§ What is being asked
Reproduce the part of the rows that opens with the line containing "Which has a" and closes at the end of the rows, character for character. Leave the pictures out of your answer.
---- Exercise input
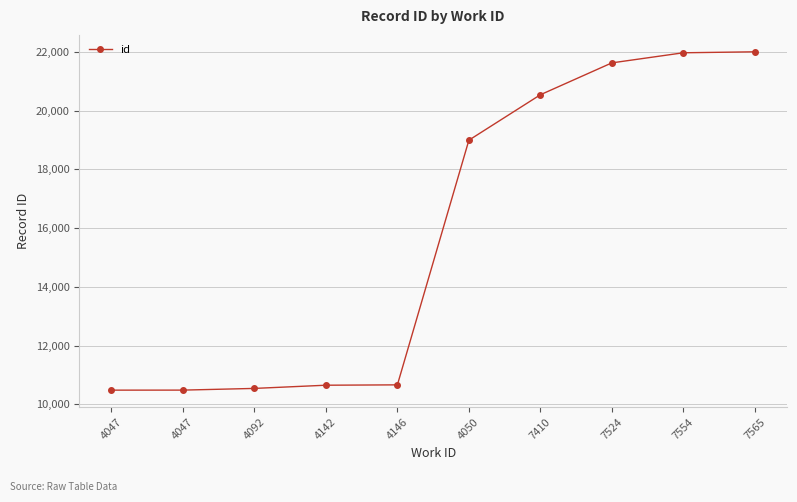

What is the ratio of the value at 4142 to the value at 4092?

1.0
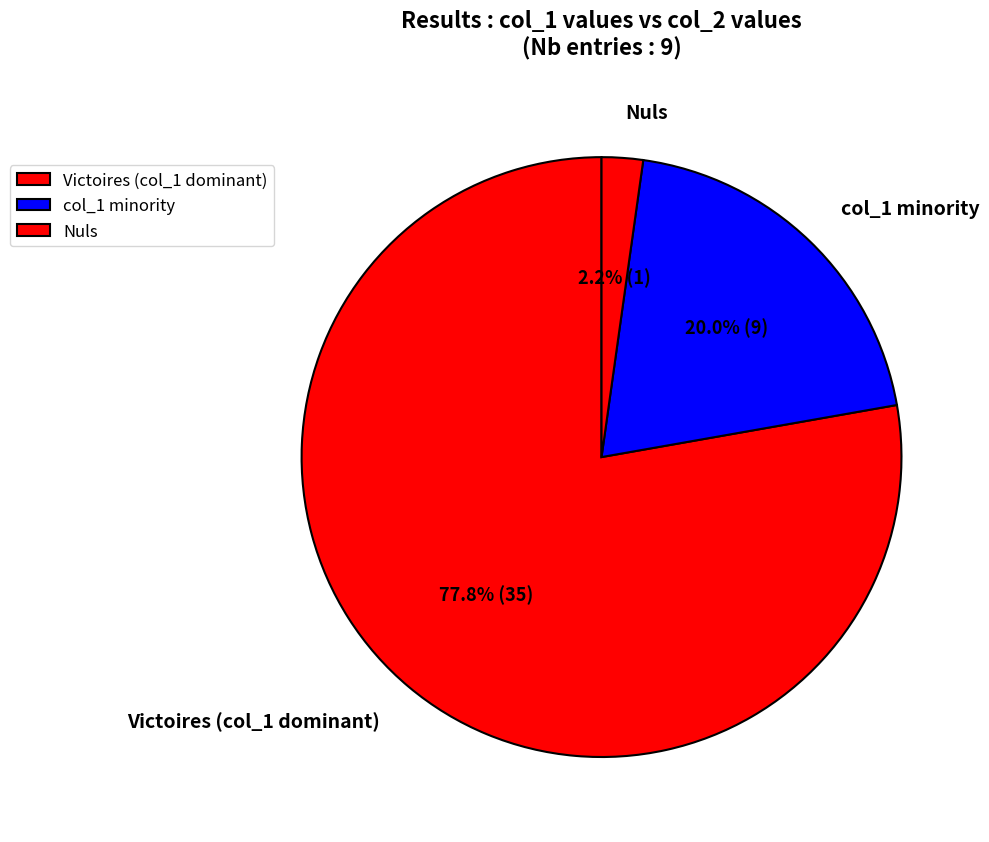

Which has a higher value, Nuls or col_1 minority?

col_1 minority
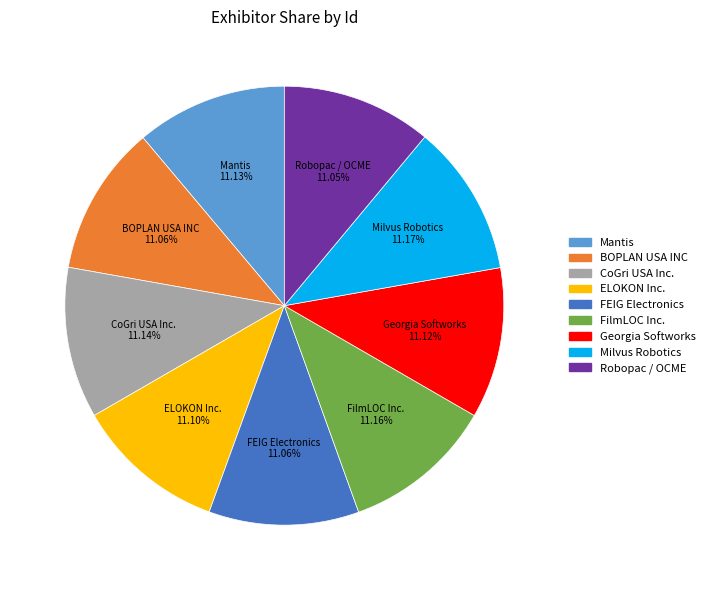

Is it true that BOPLAN USA INC is 2% of the pie?

False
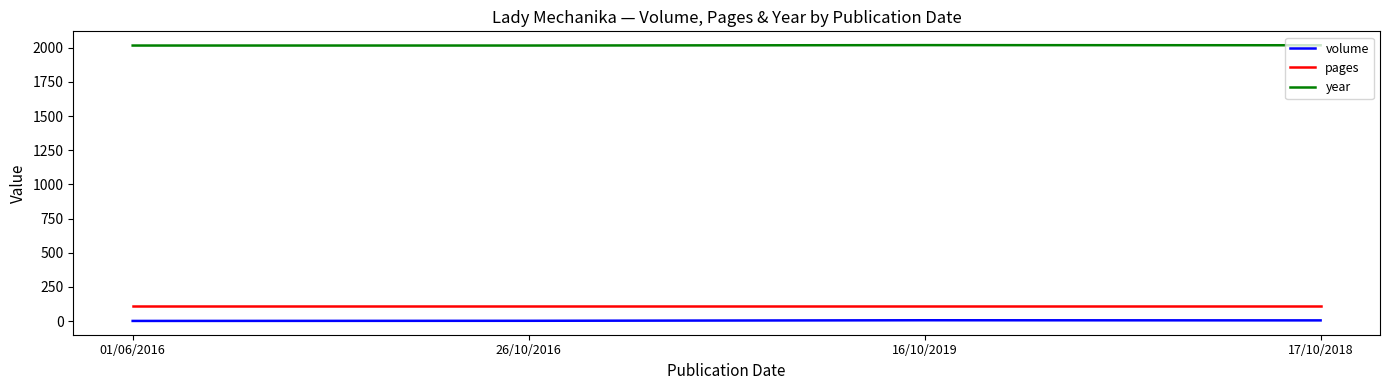

Is it true that volume equals 2 at 26/10/2016?

True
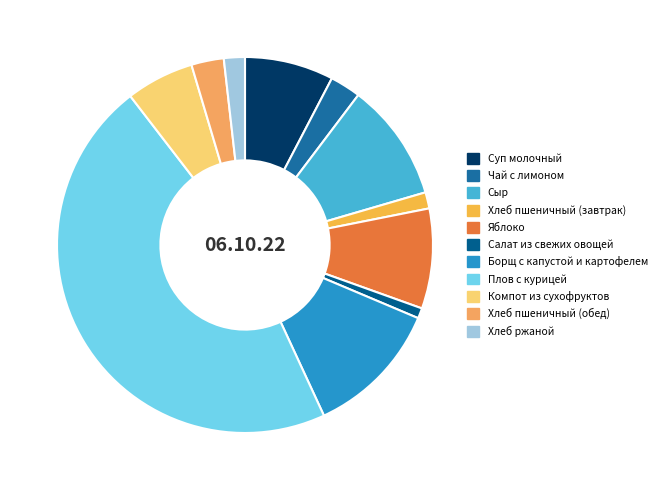

Combined, what portion of the pie is Сыр and Хлеб ржаной?

12.0%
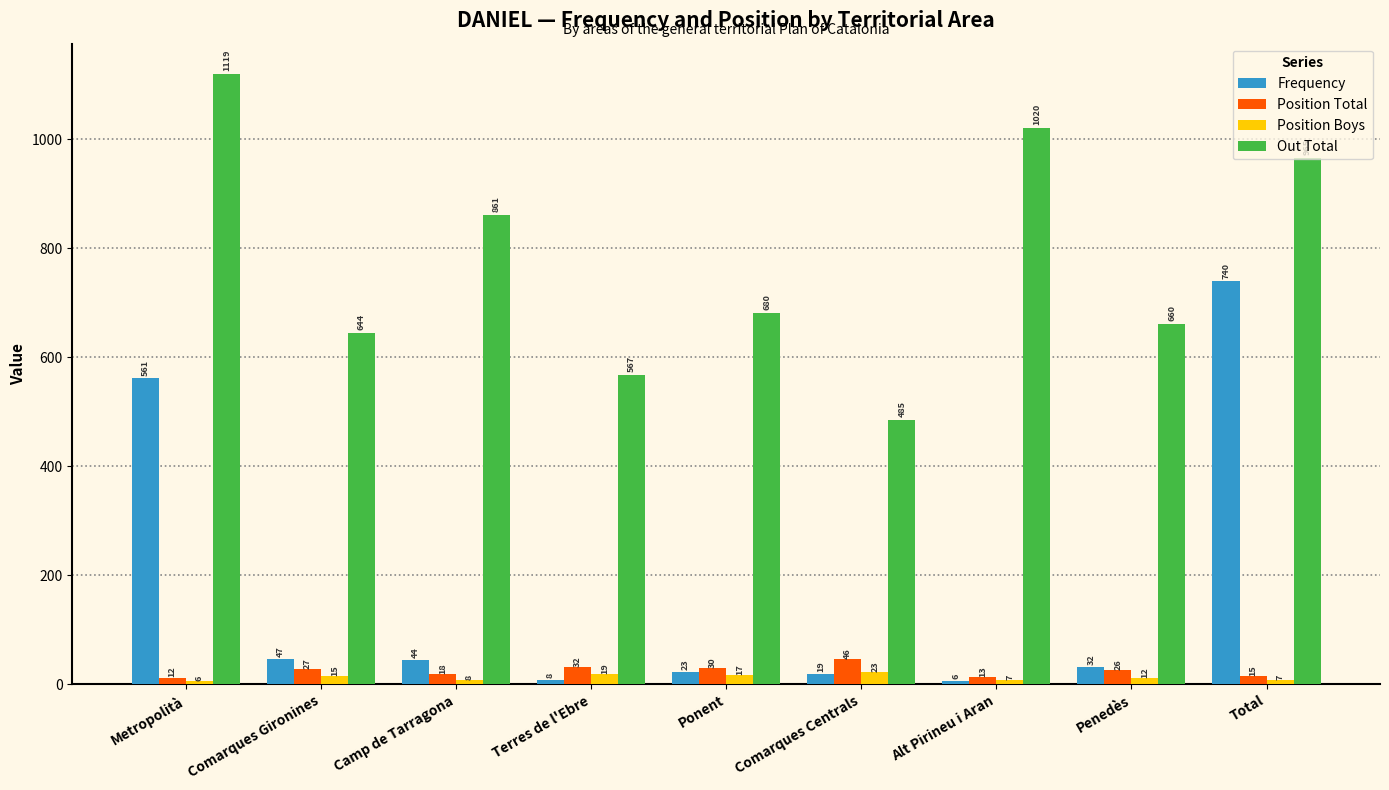

What is the lowest value of the Out Total series?

485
--------
§ Solution for this task
Which has a higher value, Nuls or col_1 minority?

col_1 minority

Is it true that BOPLAN USA INC is 2% of the pie?

False

Is it true that volume equals 2 at 26/10/2016?

True

Combined, what portion of the pie is Сыр and Хлеб ржаной?

12.0%

What is the lowest value of the Out Total series?

485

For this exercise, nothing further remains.